The iC₄/nC₄ and iC₅/nC₅ ratios in the natural gas are influenced by a variety of factors, such as the source type, maturity, migration, and biodegradation or oxidation. These factors, theoretically, may reflect many geological phenomena. However, they also have multiple explanations, which have limited their application for a long period of time. Thus, it is necessary to determine the variation law of these ratios with maturity during the generation of the natural gas. The variation law of the iC₄/nC₄ and iC₅/nC₅ ratios, in combination with the geological setting, may provide the solution to many geological issues. For example, these ratios can be used to roughly tell the maturity of the source rock in the primary gas reservoir. If the maturity of the source rock is known, it is possible to use these ratios to reveal the migration and accumulation process of the natural gas and, in the absence of large-scale migration, the variation of these ratios may reflect the occurrence of biodegradation and oxidization.
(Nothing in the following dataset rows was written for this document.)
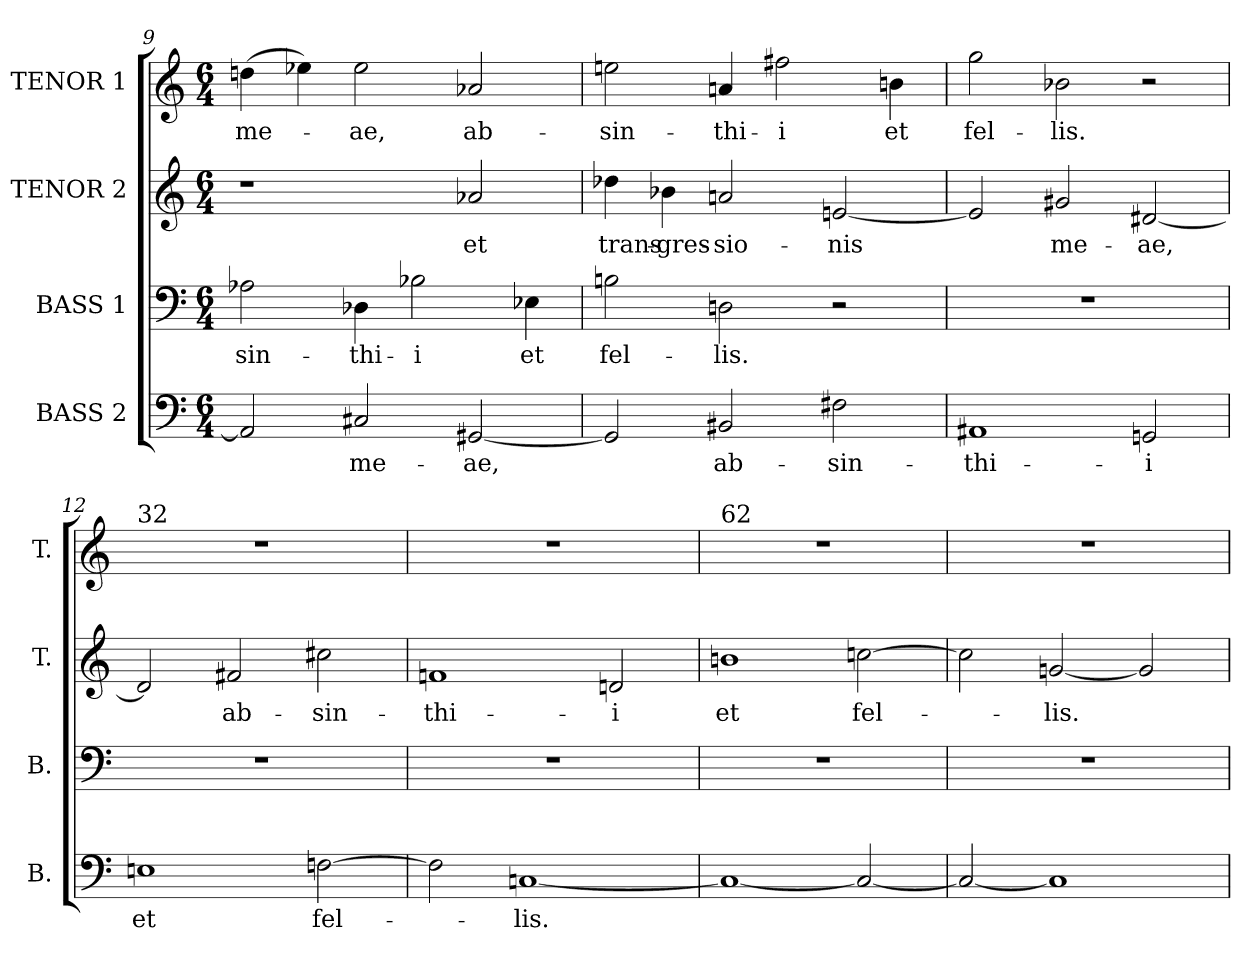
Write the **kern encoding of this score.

**kern	**text	**kern	**text	**kern	**text	**kern	**text
*part4	*part4	*part3	*part3	*part2	*part2	*part1	*part1
*staff4	*staff4	*staff3	*staff3	*staff2	*staff2	*staff1	*staff1
*I"BASS 2	*	*I"BASS 1	*	*I"TENOR 2	*	*I"TENOR 1	*
*I'B.	*	*I'B.	*	*I'T.	*	*I'T.	*
*clefF4	*	*clefF4	*	*clefG2	*	*clefG2	*
*k[]	*	*k[]	*	*k[]	*	*k[]	*
*C:	*	*C:	*	*C:	*	*C:	*
*M6/4	*	*M6/4	*	*M6/4	*	*M6/4	*
=9	=9	=9	=9	=9	=9	=9	=9
2AAn]	.	2A-X	-sin-	1r	.	(4ddn	me-
.	.	.	.	.	.	4ee-X)	.
2C#X	me-	4D-X	-thi-	.	.	2ee-	-ae,
.	.	2B-X	-i	.	.	.	.
[2GG#X	-ae,	.	.	2a-X	et	2a-X	ab-
.	.	4E-X	et	.	.	.	.
=10	=10	=10	=10	=10	=10	=10	=10
2GG#]	.	2Bn	fel-	4dd-X	trans-	2een	-sin-
.	.	.	.	4b-X	-gres-	.	.
2BB#X	ab-	2Dn	-lis.	2an	-sio-	4an	-thi-
.	.	.	.	.	.	2ff#X	-i
2F#X	-sin-	2r	.	[2en	-nis	.	.
.	.	.	.	.	.	4bn	et
=11	=11	=11	=11	=11	=11	=11	=11
1AA#X	-thi-	2%3r	.	2en]	.	2gg	fel-
.	.	.	.	2g#X	me-	2b-X	-lis.
2GGn	-i	.	.	[2d#X	-ae,	2r	.
=12	=12	=12	=12	=12	=12	=12	=12
!	!	!	!	!	!	!LO:TX:a:t=32	!
1En	et	2%3r	.	2d#]	.	2%3r	.
.	.	.	.	2f#X	ab-	.	.
[2Fn	fel-	.	.	2cc#X	-sin-	.	.
=13	=13	=13	=13	=13	=13	=13	=13
2F]	.	2%3r	.	1fn	-thi-	2%3r	.
[1Cn	-lis.	.	.	.	.	.	.
.	.	.	.	2dn	-i	.	.
=14	=14	=14	=14	=14	=14	=14	=14
!	!	!	!	!	!	!LO:TX:a:t=62	!
1C_	.	2%3r	.	1bn	et	2%3r	.
2C_	.	.	.	[2ccn	fel-	.	.
=15	=15	=15	=15	=15	=15	=15	=15
2C_	.	2%3r	.	2ccn]	.	2%3r	.
1C]	.	.	.	[2gn	-lis.	.	.
.	.	.	.	2gn]	.	.	.
=	=	=	=	=	=	=	=
*-	*-	*-	*-	*-	*-	*-	*-
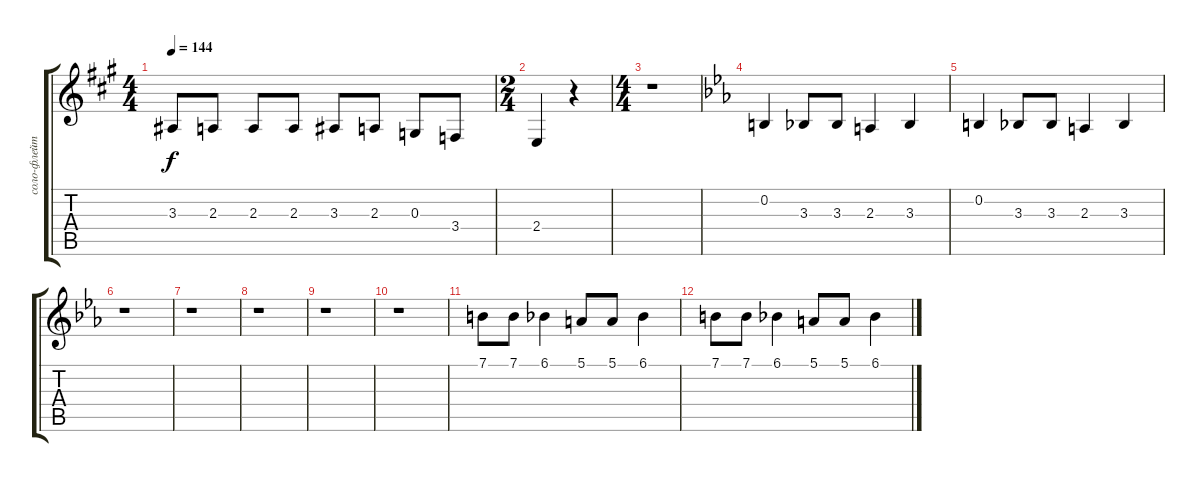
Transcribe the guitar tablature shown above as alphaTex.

\track ("соло-флейта" "соло-флейт") {instrument flute}
\staff {score tabs}
\tuning (E4 B3 G3 D3 A2 E2) {hide}
\ts (4 4)
\tempo 144
\clef g2
\ks a
3.3.8{dy f} 2.3.8 2.3.8 2.3.8 3.3.8 2.3.8 0.3.8 3.4.8 |
\ts (2 4)
2.4.4 r.4 |
\ts (4 4)
r.1 |
\ks eb
0.2.4 3.3.8 3.3.8 2.3.4 3.3.4 |
0.2.4 3.3.8 3.3.8 2.3.4 3.3.4 |
r.1 |
r.1 |
r.1 |
r.1 |
r.1 |
7.1.8 7.1.8 6.1.4 5.1.8 5.1.8 6.1.4 |
7.1.8 7.1.8 6.1.4 5.1.8 5.1.8 6.1.4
The Xujiahe Formation gas in the Central Sichuan Basin is essentially thermal wet gas generated by the moderately mature coal-measure source rock that has not yet reached the cracking gas stage. With no large-scale migration and alteration, the gas accumulated to form the primary gas reservoir, which provides ideal geological conditions for studying the variation law of the iC₄/nC₄ and iC₅/nC₅ ratios of the coal-derived gas. There is a good positive correlation between the iC₄/nC₄ and iC₅/nC₅ ratios of the coal-derived gas. At the low-moderate mature stage, the gas humidity is less than 5%, and the iC₄/nC₄ and iC₅/nC₅ ratios of the coal-derived gas increase linearly as the gas dryness coefficient increases and the methane carbon isotope becomes heavier. In other words, these ratios increase as the maturity gets higher. As the maturity goes up, more iso-alkanes would be formed and the iC₄/nC₄ and iC₅/nC₅ ratios rise, since the branched chain alkane requires more energy to break from the kerogen than the straight chain alkane. This study reveals the variation law of the iC₄/nC₄ and iC₅/nC₅ ratios of the coal-derived gas with the thermal evolution degree, introduces a new regression equation for calculating the maturity index of the coal-derived gas, and provides an important reference for studying the geochemical features and accumulation of the coal-derived hydrocarbons.